» Passage given
──────────────────────────────
Trask has since accumulated 15,000 slides through donations; some slides depict life in faraway places with the Peace Corps and the military, while others show a 1970s snowmobile party in Maine’s North Woods with hundreds of people and tables full of hot dogs.

The project began with only one format: a slide viewer and two layered slides.The two layered slides are carefully selected to create the effect of a double exposure and are matched based on several factors, including the presence of negative space, content, context and timing

“It’s so much about serendipity, when I have so many slides already collected and the two happen to be in my mind at the same time,” he said. “Sometimes a pairing is just about composition, and sometimes it’s about context, and it makes me laugh. I know I found a good one if it makes me laugh.”

Trask enjoys the contradictory nature of Strange Histories, in the sense that a photograph is meant to be a brief glimpse of something real and accurate. Layering two unrelated images together, however, creates a different reality in which the threads that connect elements can be explored in a new cultural context. With this concept in mind, Trask began exploring new formats for Strange Histories that would allow individuals to create their own narratives.

Trask plans to continue his pursuit of the creative process by branching out in different directions. He said he may collaborate on small-scale exhibitions and participating in art shows and will continue to enjoy the healthy work-life balance that he and his wife have discovered here in Maine.

He hopes to explore new formats for Strange Histories, including metal prints, and is eager to develop ideas for future volumes of the book. Instead of developing themes for future volumes, Trask will focus on featuring works from diverse demographics, including children’s writing groups, foreign-born artists, and Maine writers.

“Allowing people to tell their stories in a unique way can be very powerful…It continues to unfold in new and interesting ways,” he said. “The book is a brand-new direction and really expands the collaborative aspect of it and the potential for it. I’m excited to see where it continues to go.”
──────────────────────────────
» Listed entries
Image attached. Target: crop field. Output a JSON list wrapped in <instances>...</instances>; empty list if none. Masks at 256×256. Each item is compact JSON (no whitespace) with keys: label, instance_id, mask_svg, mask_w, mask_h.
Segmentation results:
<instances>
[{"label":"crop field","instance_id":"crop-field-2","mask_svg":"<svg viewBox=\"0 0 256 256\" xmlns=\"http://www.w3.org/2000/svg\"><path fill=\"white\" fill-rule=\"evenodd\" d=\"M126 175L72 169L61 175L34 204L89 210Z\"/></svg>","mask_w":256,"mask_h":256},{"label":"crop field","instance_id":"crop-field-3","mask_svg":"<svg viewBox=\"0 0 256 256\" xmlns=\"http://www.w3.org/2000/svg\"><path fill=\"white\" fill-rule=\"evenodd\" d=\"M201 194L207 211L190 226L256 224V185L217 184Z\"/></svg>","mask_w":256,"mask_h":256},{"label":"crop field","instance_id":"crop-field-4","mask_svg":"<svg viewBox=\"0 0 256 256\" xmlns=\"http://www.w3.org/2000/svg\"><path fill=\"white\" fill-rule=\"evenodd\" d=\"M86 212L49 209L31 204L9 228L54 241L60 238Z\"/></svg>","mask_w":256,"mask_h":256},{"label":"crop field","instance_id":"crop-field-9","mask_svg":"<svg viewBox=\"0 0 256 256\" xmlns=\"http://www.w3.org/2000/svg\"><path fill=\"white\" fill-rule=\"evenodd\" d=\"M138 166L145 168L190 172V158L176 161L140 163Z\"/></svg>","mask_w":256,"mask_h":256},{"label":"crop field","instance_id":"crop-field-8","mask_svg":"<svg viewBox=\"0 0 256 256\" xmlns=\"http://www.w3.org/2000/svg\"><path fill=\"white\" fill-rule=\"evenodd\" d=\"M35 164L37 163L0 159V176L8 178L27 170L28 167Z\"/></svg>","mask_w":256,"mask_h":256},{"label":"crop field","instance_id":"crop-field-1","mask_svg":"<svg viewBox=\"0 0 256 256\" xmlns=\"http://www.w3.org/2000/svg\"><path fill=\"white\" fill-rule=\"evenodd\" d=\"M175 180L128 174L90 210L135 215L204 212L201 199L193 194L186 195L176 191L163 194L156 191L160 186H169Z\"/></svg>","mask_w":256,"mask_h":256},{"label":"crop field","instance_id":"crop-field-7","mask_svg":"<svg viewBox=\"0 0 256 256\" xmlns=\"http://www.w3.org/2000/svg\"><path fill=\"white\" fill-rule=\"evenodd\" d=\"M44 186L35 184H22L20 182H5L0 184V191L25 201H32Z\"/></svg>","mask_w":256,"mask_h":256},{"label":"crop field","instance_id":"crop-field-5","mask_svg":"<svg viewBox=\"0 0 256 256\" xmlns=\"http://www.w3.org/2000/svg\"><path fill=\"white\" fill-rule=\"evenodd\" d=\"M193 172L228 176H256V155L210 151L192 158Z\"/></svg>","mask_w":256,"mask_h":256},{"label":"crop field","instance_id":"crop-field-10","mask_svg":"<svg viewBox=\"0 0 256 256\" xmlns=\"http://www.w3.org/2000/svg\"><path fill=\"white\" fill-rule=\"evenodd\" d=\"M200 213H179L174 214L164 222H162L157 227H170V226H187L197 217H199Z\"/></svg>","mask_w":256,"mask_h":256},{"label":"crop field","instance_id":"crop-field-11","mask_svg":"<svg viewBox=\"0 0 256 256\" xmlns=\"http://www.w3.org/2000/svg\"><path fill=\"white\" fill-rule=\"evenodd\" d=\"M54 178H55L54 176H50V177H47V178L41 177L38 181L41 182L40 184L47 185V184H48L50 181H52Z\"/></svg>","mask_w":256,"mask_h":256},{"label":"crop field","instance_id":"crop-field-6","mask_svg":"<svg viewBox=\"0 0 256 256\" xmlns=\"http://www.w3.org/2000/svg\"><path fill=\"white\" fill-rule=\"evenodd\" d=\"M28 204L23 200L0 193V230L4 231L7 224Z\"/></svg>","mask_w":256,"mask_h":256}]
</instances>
──────────────────────────────
» What the exercise asks
Sum up the passage about the Strange Histories project in three sentences.

» Task output
Trask has collected 15,000 donated slides, and Strange Histories began as a slide viewer holding two layered slides chosen to create the effect of a double exposure. He matches the slides on factors such as negative space, content, context and timing, and he enjoys how layering two unrelated images creates a different reality, which led him to explore formats that let people create their own narratives. He hopes to try new formats such as metal prints and plans for future volumes of the book to feature diverse groups, including children's writing groups, foreign-born artists and Maine writers.